* Task requirements: Copy out all the records below, putting "Write out" in place of every "Transcribe" and changing nothing else.

* Exercise input:
--- --- ---

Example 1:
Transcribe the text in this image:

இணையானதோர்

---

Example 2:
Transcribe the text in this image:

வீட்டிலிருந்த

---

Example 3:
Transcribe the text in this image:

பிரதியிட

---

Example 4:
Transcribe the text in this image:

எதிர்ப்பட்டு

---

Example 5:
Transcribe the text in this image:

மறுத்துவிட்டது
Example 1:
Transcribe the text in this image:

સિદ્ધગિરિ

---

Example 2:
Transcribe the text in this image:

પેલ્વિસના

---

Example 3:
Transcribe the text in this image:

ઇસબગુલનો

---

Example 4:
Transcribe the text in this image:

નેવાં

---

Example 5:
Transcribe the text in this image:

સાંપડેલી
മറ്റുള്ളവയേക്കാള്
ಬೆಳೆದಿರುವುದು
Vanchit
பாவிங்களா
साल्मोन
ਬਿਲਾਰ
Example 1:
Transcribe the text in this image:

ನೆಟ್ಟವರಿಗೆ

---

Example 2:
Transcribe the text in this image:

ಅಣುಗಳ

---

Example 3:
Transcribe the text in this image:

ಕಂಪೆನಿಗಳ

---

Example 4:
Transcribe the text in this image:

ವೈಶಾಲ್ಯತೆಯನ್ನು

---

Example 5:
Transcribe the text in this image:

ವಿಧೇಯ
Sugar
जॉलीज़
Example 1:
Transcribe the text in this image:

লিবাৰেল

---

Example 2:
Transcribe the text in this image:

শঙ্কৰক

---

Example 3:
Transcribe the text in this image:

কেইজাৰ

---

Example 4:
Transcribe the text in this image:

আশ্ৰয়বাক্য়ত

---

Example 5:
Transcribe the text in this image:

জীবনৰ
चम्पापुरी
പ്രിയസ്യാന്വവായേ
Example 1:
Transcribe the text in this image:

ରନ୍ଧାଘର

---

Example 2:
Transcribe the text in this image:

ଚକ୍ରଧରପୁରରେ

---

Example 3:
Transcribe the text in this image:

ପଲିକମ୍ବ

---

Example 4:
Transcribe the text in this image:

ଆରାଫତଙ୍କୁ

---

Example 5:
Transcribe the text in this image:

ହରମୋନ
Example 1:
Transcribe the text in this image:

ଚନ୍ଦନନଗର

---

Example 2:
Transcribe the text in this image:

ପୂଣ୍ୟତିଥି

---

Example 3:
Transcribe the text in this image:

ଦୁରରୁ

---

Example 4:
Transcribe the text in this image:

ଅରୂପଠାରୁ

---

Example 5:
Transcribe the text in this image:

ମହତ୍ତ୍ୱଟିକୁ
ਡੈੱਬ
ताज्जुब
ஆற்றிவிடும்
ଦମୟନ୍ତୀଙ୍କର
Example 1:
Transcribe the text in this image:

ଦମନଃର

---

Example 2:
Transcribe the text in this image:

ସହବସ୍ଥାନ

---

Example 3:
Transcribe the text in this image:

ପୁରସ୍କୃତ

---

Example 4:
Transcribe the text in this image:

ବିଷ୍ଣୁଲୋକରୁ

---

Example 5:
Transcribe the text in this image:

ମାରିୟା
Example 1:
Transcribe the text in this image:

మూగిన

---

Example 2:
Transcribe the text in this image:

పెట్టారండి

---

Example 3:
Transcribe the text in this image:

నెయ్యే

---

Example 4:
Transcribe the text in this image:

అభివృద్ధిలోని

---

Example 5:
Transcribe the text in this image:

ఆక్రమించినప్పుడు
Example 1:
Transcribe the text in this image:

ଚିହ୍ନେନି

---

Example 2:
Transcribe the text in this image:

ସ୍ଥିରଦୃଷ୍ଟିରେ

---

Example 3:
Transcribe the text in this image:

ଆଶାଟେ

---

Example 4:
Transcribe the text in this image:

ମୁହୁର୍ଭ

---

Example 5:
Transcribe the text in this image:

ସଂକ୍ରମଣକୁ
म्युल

--- --- ---

* Exercise output:
Example 1:
Write out the text in this image:

இணையானதோர்

---

Example 2:
Write out the text in this image:

வீட்டிலிருந்த

---

Example 3:
Write out the text in this image:

பிரதியிட

---

Example 4:
Write out the text in this image:

எதிர்ப்பட்டு

---

Example 5:
Write out the text in this image:

மறுத்துவிட்டது
Example 1:
Write out the text in this image:

સિદ્ધગિરિ

---

Example 2:
Write out the text in this image:

પેલ્વિસના

---

Example 3:
Write out the text in this image:

ઇસબગુલનો

---

Example 4:
Write out the text in this image:

નેવાં

---

Example 5:
Write out the text in this image:

સાંપડેલી
മറ്റുള്ളവയേക്കാള്
ಬೆಳೆದಿರುವುದು
Vanchit
பாவிங்களா
साल्मोन
ਬਿਲਾਰ
Example 1:
Write out the text in this image:

ನೆಟ್ಟವರಿಗೆ

---

Example 2:
Write out the text in this image:

ಅಣುಗಳ

---

Example 3:
Write out the text in this image:

ಕಂಪೆನಿಗಳ

---

Example 4:
Write out the text in this image:

ವೈಶಾಲ್ಯತೆಯನ್ನು

---

Example 5:
Write out the text in this image:

ವಿಧೇಯ
Sugar
जॉलीज़
Example 1:
Write out the text in this image:

লিবাৰেল

---

Example 2:
Write out the text in this image:

শঙ্কৰক

---

Example 3:
Write out the text in this image:

কেইজাৰ

---

Example 4:
Write out the text in this image:

আশ্ৰয়বাক্য়ত

---

Example 5:
Write out the text in this image:

জীবনৰ
चम्पापुरी
പ്രിയസ്യാന്വവായേ
Example 1:
Write out the text in this image:

ରନ୍ଧାଘର

---

Example 2:
Write out the text in this image:

ଚକ୍ରଧରପୁରରେ

---

Example 3:
Write out the text in this image:

ପଲିକମ୍ବ

---

Example 4:
Write out the text in this image:

ଆରାଫତଙ୍କୁ

---

Example 5:
Write out the text in this image:

ହରମୋନ
Example 1:
Write out the text in this image:

ଚନ୍ଦନନଗର

---

Example 2:
Write out the text in this image:

ପୂଣ୍ୟତିଥି

---

Example 3:
Write out the text in this image:

ଦୁରରୁ

---

Example 4:
Write out the text in this image:

ଅରୂପଠାରୁ

---

Example 5:
Write out the text in this image:

ମହତ୍ତ୍ୱଟିକୁ
ਡੈੱਬ
ताज्जुब
ஆற்றிவிடும்
ଦମୟନ୍ତୀଙ୍କର
Example 1:
Write out the text in this image:

ଦମନଃର

---

Example 2:
Write out the text in this image:

ସହବସ୍ଥାନ

---

Example 3:
Write out the text in this image:

ପୁରସ୍କୃତ

---

Example 4:
Write out the text in this image:

ବିଷ୍ଣୁଲୋକରୁ

---

Example 5:
Write out the text in this image:

ମାରିୟା
Example 1:
Write out the text in this image:

మూగిన

---

Example 2:
Write out the text in this image:

పెట్టారండి

---

Example 3:
Write out the text in this image:

నెయ్యే

---

Example 4:
Write out the text in this image:

అభివృద్ధిలోని

---

Example 5:
Write out the text in this image:

ఆక్రమించినప్పుడు
Example 1:
Write out the text in this image:

ଚିହ୍ନେନି

---

Example 2:
Write out the text in this image:

ସ୍ଥିରଦୃଷ୍ଟିରେ

---

Example 3:
Write out the text in this image:

ଆଶାଟେ

---

Example 4:
Write out the text in this image:

ମୁହୁର୍ଭ

---

Example 5:
Write out the text in this image:

ସଂକ୍ରମଣକୁ
म्युल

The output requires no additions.